My meaningless and ridiculous novel Tiger Hugs is racing up the charts on authonomy, the Harper Collins online farrago. As the dubious and tactless Jessie J says in her song about the price tag being inconsequential when you know you can afford everything, if you have to ask how much it costs, you can’t afford it, darling. Tiger Hugs is free but that doesn’t mean it’s cheap, and you get another one free when you read it. You can’t say fairer than that, so why’s everyone so serious? I mean, lighten-up!

Okay so I didn’t get a Kockadoodle-Kindle for Christmas when everyone else got two and then used them in the shower – so hedonistic, but hey ho! Who cares? I’m so out of step I still wear flares from the first time round. I actually don’t like drainpipe trousers. They make me look like Max Wall so I avoid them. The only good thing about drainpipes is … there are no good things about drainpipes, and history warns me that whenever fashion obliterates flares there has to be something deeply wrong with society. You have been warned, after all, it’s not about the price tag because money can’t buy you love or class.
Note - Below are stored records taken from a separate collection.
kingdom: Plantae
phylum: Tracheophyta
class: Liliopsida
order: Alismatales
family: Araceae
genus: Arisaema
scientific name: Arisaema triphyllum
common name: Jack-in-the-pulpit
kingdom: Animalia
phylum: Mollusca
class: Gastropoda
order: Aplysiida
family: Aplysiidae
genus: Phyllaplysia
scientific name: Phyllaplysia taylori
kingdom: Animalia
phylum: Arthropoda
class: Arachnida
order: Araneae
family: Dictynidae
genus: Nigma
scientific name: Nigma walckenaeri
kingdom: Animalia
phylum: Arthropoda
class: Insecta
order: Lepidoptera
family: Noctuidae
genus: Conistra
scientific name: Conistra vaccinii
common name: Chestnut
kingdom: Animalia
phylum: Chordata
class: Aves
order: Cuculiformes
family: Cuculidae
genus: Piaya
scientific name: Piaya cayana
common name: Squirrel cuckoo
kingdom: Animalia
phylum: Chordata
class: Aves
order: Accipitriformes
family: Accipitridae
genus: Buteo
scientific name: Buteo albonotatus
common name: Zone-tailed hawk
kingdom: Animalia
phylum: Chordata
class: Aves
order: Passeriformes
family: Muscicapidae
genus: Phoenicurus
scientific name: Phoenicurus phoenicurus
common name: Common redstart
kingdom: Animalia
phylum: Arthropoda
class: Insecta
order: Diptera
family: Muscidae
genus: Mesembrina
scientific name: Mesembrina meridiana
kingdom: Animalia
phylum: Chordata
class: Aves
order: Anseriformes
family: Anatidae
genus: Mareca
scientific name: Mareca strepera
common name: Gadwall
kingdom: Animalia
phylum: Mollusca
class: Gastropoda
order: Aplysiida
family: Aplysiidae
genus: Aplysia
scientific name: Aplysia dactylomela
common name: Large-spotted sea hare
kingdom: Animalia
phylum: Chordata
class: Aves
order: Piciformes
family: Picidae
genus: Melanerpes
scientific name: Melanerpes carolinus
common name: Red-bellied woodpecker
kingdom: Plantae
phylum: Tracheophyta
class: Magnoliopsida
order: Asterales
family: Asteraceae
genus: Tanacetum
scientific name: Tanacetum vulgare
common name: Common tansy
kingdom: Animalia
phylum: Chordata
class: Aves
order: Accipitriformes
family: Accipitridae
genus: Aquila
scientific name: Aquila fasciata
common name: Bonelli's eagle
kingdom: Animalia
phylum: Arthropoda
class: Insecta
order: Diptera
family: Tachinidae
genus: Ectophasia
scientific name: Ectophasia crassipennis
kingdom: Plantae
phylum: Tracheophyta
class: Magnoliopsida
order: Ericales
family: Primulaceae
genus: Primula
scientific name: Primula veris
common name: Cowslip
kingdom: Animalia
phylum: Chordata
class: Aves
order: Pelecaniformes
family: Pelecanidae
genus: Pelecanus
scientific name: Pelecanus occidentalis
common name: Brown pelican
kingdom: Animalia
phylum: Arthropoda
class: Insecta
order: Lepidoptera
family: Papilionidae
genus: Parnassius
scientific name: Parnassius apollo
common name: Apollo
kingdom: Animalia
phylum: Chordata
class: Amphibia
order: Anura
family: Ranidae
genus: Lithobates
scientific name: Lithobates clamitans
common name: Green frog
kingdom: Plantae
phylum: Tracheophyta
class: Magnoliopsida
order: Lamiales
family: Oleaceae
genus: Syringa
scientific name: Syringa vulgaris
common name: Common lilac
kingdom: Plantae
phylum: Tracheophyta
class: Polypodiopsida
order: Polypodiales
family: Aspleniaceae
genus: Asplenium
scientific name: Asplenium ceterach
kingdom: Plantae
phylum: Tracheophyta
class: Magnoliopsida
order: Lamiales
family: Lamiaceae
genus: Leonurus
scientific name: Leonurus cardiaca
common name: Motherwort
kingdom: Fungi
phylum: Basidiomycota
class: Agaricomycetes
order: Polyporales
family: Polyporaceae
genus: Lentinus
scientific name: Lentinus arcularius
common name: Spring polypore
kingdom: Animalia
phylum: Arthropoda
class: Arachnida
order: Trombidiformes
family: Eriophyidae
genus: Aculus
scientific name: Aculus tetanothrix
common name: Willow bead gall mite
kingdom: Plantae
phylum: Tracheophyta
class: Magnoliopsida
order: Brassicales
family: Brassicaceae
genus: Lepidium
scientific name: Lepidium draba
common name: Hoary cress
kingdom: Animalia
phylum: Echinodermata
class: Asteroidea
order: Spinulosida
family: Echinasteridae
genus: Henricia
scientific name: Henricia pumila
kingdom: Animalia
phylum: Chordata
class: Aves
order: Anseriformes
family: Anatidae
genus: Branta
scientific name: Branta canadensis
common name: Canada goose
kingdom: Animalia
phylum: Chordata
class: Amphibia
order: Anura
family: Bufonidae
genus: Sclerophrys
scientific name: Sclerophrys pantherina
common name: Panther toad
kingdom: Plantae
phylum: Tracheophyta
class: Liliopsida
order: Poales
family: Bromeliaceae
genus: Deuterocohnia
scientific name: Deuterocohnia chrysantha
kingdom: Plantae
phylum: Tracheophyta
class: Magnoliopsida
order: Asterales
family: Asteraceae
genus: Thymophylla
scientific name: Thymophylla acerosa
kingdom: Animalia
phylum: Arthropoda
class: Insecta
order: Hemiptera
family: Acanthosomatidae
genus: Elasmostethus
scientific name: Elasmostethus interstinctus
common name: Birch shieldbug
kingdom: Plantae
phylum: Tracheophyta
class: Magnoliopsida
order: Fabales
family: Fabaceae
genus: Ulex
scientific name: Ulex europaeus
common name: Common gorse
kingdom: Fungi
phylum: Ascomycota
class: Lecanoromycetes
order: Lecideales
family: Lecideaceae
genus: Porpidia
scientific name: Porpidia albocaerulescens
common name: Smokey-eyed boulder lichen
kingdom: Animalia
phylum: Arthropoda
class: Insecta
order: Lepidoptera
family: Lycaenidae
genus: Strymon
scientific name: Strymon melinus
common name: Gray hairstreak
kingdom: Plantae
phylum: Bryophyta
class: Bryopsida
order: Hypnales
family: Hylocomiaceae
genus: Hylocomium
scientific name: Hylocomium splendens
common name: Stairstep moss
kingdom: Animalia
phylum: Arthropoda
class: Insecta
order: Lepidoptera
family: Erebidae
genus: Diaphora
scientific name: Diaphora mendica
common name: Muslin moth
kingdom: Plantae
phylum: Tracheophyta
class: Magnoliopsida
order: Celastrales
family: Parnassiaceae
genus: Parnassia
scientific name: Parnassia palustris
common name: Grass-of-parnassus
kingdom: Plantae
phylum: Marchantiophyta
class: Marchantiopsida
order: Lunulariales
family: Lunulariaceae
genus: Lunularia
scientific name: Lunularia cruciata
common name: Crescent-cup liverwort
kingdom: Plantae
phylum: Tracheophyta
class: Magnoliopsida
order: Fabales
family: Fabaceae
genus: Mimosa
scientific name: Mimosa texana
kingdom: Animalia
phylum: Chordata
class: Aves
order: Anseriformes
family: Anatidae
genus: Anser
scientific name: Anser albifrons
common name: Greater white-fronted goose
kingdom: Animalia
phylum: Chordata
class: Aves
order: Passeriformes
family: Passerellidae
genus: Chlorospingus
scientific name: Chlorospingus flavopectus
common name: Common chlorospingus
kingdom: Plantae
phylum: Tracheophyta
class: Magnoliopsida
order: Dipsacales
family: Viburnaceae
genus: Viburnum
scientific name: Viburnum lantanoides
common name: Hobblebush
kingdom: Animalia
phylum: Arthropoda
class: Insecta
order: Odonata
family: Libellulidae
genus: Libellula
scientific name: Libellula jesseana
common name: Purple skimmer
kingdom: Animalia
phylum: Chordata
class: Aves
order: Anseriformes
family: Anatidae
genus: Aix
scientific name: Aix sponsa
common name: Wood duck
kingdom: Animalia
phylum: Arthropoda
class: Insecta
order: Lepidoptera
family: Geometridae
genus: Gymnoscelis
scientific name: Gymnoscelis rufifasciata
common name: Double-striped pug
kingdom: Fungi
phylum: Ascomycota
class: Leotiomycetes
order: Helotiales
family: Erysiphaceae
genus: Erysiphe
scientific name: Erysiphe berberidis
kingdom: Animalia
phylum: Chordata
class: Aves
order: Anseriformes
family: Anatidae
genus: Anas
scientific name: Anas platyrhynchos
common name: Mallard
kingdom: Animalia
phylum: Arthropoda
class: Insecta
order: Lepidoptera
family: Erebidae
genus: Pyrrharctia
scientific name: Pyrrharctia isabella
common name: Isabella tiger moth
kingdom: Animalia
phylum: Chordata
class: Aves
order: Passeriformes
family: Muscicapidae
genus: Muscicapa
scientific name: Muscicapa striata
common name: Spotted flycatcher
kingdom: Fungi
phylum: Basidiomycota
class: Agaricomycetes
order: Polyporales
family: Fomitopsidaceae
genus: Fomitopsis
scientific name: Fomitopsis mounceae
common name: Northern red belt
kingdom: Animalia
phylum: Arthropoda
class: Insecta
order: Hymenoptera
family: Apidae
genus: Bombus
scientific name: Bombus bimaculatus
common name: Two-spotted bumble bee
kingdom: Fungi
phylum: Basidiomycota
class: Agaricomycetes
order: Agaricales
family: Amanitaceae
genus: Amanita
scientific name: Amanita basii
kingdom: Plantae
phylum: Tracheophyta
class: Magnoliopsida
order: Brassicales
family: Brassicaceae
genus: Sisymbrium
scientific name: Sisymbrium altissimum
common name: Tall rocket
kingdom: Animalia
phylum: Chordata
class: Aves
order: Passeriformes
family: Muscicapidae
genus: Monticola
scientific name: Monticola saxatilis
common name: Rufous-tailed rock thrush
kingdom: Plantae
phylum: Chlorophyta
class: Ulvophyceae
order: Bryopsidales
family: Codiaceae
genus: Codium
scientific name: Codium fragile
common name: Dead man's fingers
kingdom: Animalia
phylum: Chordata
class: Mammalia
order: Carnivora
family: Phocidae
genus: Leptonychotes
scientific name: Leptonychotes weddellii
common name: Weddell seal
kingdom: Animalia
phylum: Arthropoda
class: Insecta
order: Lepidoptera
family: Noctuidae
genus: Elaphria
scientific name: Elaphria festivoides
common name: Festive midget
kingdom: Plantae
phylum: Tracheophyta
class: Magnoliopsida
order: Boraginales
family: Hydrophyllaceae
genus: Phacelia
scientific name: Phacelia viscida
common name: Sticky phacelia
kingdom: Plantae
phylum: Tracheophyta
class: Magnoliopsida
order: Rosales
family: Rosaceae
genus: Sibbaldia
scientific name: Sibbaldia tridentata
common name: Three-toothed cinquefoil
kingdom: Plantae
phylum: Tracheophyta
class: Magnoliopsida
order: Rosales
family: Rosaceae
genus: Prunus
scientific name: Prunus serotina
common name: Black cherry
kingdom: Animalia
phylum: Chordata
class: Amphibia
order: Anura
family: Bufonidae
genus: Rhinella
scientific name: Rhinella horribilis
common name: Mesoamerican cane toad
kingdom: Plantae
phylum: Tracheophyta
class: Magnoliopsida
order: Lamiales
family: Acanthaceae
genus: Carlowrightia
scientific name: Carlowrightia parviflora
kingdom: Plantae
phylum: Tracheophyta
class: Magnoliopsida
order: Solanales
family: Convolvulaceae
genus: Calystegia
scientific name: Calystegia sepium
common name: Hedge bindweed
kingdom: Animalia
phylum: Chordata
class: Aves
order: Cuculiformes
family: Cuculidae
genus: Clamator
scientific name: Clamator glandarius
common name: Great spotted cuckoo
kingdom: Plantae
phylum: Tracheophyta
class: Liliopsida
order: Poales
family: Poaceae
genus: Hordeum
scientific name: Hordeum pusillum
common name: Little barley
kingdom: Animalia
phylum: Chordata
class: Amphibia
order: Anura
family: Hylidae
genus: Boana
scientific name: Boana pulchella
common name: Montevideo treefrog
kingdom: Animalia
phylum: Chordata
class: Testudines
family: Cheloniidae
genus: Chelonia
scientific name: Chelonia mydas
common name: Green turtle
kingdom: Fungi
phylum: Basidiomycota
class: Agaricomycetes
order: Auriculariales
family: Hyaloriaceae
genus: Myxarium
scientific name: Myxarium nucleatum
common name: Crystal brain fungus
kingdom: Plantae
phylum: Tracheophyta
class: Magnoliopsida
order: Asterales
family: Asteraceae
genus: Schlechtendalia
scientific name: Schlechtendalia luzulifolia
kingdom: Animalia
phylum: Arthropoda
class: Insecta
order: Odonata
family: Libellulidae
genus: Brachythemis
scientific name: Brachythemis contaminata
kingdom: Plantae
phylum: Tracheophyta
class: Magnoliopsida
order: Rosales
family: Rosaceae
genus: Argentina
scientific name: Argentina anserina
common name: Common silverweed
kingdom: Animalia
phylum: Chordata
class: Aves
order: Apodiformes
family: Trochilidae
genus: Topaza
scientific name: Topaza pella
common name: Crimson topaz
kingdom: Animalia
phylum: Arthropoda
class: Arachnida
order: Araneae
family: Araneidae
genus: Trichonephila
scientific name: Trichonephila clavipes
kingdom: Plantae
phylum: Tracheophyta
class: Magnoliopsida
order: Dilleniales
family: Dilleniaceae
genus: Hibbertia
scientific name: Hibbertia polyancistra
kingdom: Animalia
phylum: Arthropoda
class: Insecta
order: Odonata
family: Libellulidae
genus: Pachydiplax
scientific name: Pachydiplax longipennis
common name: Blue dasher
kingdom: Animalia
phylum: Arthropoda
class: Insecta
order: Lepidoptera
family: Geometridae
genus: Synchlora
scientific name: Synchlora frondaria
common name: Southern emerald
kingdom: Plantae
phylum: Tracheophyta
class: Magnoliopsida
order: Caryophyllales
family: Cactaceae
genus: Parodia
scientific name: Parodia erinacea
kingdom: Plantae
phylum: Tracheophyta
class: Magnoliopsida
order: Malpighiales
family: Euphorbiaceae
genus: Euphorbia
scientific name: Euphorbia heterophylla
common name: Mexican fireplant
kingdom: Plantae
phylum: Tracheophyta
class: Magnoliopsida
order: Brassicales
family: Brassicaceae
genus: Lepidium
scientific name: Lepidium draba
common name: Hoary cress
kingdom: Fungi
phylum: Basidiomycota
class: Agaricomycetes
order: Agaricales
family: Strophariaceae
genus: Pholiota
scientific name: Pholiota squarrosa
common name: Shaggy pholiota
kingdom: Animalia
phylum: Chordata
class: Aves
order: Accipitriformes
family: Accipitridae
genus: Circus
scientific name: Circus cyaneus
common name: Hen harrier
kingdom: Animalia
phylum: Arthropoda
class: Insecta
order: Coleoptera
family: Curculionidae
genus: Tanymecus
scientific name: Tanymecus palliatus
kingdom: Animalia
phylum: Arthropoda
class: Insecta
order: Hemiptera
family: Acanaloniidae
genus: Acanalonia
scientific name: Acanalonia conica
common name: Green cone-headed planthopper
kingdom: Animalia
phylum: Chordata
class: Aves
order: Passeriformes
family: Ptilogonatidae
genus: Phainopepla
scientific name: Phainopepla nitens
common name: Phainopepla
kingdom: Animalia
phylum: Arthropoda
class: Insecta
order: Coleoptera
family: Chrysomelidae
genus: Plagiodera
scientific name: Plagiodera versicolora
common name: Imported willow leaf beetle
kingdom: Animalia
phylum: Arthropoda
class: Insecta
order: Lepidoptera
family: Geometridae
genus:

PS My favourite Christmas TV show was Ab-Fab back again and wonderful, especially the pisstake of MLE Jafaican, or as it’s known here in Wiltshire, Wilja innit.

Tiger Hugs Breaks Into the Five Hundreds 595

Last week a couple of people on authonomy made some constructive comments and suggested I stay off the site for a while and rewrite the opening. I think they were sick of me hogging the Shameless Spam forum.

So I took their advice, and I’m still working on version X, but while I’ve been away Tiger Hugs has climbed steadily to 595.

One comment came in via authonomy messages saying “Keep up your Christian work”. It’s no surprise it’s read as “Christian work”, in the way that Boys From the Black Stuff, or Auf Wiedersehn might be read as “Christian work”. It’s about the path of most resistance, taking a leaf out of Grayson Perry’s notebook.